==== Material supplied ====

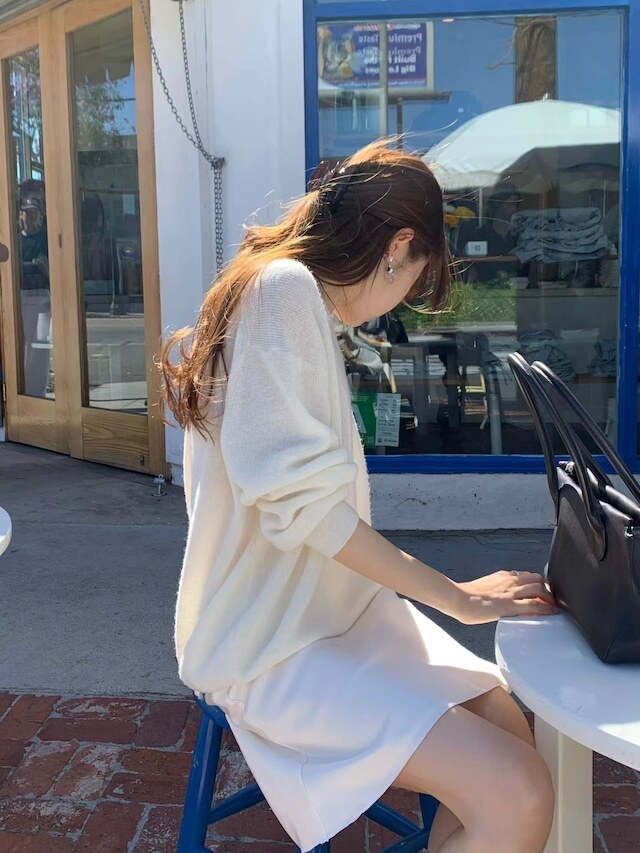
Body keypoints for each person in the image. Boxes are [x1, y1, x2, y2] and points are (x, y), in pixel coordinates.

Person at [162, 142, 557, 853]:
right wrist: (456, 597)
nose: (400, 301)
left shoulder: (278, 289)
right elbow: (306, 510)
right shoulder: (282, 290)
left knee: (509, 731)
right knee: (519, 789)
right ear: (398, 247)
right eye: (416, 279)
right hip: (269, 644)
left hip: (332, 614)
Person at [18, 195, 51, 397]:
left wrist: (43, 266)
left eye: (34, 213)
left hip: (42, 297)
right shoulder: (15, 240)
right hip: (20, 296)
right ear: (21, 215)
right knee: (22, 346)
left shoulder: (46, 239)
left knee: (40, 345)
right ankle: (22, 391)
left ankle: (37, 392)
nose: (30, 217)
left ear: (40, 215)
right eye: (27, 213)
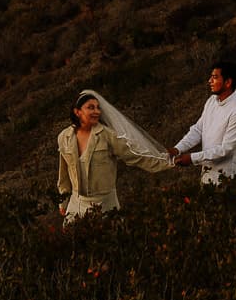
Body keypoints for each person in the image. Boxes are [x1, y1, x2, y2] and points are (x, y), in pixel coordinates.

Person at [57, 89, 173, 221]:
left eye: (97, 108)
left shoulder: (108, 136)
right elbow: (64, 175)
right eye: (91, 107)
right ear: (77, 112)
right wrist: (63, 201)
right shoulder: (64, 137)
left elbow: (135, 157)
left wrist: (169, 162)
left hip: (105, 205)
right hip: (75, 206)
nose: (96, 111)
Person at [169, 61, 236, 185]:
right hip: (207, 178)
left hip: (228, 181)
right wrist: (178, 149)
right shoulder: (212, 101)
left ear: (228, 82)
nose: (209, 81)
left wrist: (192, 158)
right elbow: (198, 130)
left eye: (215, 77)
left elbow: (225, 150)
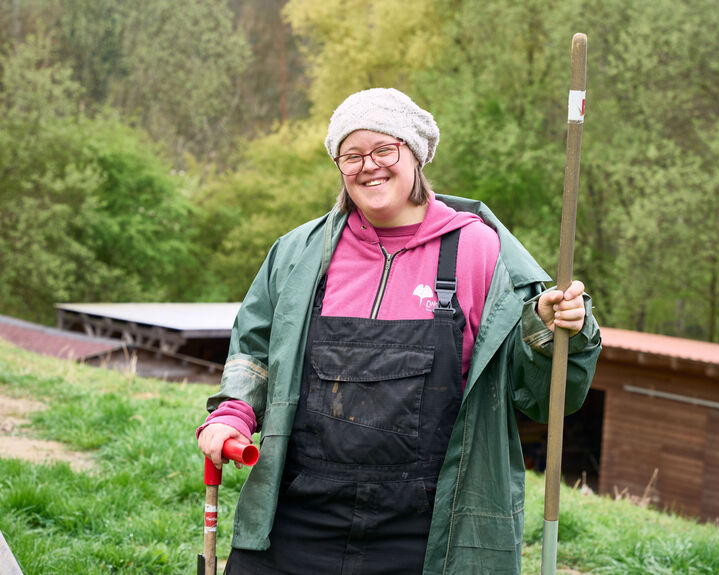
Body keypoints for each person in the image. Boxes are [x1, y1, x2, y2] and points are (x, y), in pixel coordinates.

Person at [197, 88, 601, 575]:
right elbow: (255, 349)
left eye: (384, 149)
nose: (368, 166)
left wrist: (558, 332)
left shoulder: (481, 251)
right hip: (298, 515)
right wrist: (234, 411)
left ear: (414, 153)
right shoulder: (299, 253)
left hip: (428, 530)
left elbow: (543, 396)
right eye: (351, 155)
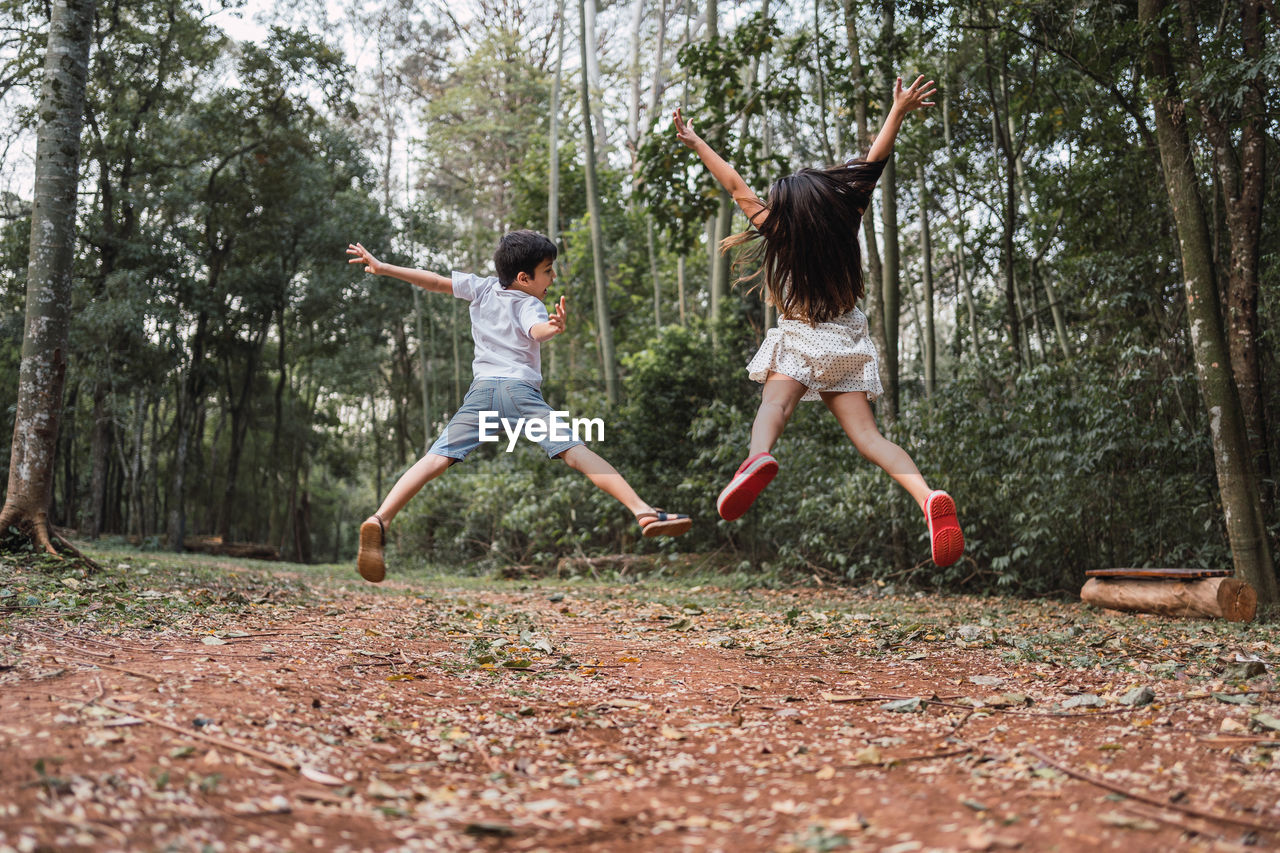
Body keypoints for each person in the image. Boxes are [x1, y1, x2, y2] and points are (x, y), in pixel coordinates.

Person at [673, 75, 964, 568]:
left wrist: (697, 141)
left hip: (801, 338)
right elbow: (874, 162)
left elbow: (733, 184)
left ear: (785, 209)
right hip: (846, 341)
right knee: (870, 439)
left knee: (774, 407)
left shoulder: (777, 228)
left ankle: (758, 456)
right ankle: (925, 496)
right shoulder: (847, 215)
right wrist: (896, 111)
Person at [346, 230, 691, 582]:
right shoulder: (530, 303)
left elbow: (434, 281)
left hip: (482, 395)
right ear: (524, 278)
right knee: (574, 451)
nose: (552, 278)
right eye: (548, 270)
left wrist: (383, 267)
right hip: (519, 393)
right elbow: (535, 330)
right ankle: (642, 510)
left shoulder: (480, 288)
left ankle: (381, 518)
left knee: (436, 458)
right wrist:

====

The answer should hold exactly the lines running from the one with "left wrist: (697, 141)" to the final line of the data, both ends counted.

left wrist: (697, 141)
left hip: (801, 338)
right elbow: (874, 162)
left elbow: (733, 184)
left ear: (785, 209)
right hip: (846, 341)
right knee: (870, 439)
left knee: (774, 407)
left shoulder: (777, 228)
left ankle: (758, 456)
right ankle: (925, 496)
right shoulder: (847, 215)
right wrist: (896, 111)
Person at [346, 230, 691, 582]:
right shoulder: (530, 303)
left elbow: (434, 281)
left hip: (482, 395)
right ear: (524, 278)
right knee: (574, 451)
nose: (552, 278)
right eye: (548, 270)
left wrist: (383, 267)
right hip: (519, 393)
right elbow: (535, 330)
right ankle: (642, 510)
left shoulder: (480, 288)
left ankle: (381, 518)
left knee: (436, 458)
right wrist:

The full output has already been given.